Hoe zit dat dan met die plannen voor een nieuwe pier? Er wordt al jaren gezocht naar een nieuwe locatie.
Ook de Port of Amsterdam heeft onlangs geholpen met studies. Er zijn al zoveel plekken aangewezen als mogelijke optie, bij de luchthaven, bij het terrein van WEB met de wateropslag of bij BOPEC. Voor Don Andres is het vooral belangrijk dat er op de plek van het laden en lossen ook opslag plaats kan vinden. Men heeft echter nog altijd geen definitieve keuze gemaakt. En zo lang er nog niets is beslist, kan er geen spade de grond in en blijft de huidige situatie voortbestaan.
“Het gevoel overheerst dat toeristen belangrijker worden gevonden dan de eigen bewoners. Dat zet kwaad bloed”, zo vertolken broer en zus het lokale geluid. “Je kunt je er kwaad over maken, maar wat heeft het voor zin. Het leven gaat door”. De schouders worden opgehaald. Er het beste van maken en de goede zin niet verliezen, zo denken ze erover bij Don Andres. Die goede zin houden ze er ook in door een potje bolas criollas te spelen. Met het bedrijfsteam spelen ze mee in de Bonairiaanse competitie en in een regionaal toernooi. Of ze een kans hebben om te winnen? Er wordt hartelijk gelachen. “We hebben plezier en dat is het belangrijkste”, zegt Eugenio met pretoogjes. “Ja, en met een glaasje erbij”, knipoogt Edelda.

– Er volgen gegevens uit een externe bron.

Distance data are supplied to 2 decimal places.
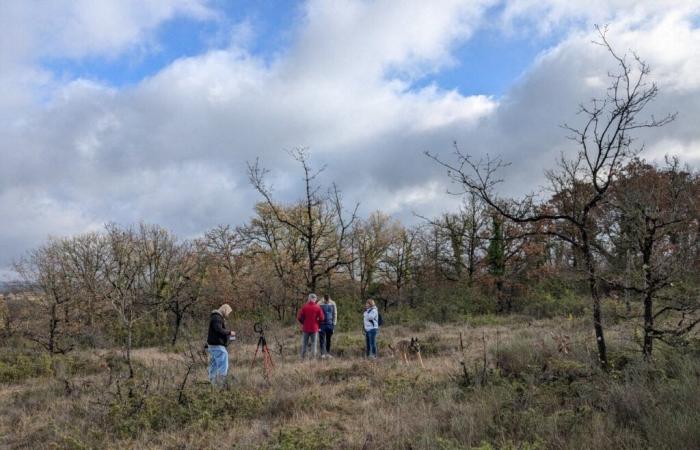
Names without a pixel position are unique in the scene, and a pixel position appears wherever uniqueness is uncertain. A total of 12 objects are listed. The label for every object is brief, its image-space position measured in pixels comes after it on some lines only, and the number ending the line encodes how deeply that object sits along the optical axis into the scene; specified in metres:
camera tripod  9.74
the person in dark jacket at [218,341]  9.24
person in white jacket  12.35
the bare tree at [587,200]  6.53
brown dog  11.61
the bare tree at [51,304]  18.42
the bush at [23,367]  12.22
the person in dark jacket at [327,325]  12.92
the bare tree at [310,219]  15.24
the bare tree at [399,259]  37.84
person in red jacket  12.53
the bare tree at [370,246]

Voor de toekomst van het bedrijf wordt ingezet op continuïteit. Groeien is niet het hoogste doel. Een paar jaar terug hebben ze overwogen om ook vervoer door de lucht er bij te gaan doen. Maar een haalbaarheidsstudie wees uit dat het niet rendabel was. “Wij hebben altijd ons best gedaan om goederen zo snel mogelijk Bonaire binnen te krijgen. Ons doel is er aan meewerken dat het eiland goed bevoorraad wordt. De wereld ontsluiten voor Bonaire. Wij hebben de taak om wat betreft vracht alles naar Bonaire te brengen en te communiceren met de andere eilanden. Daar zit onze meerwaarde voor het eiland”.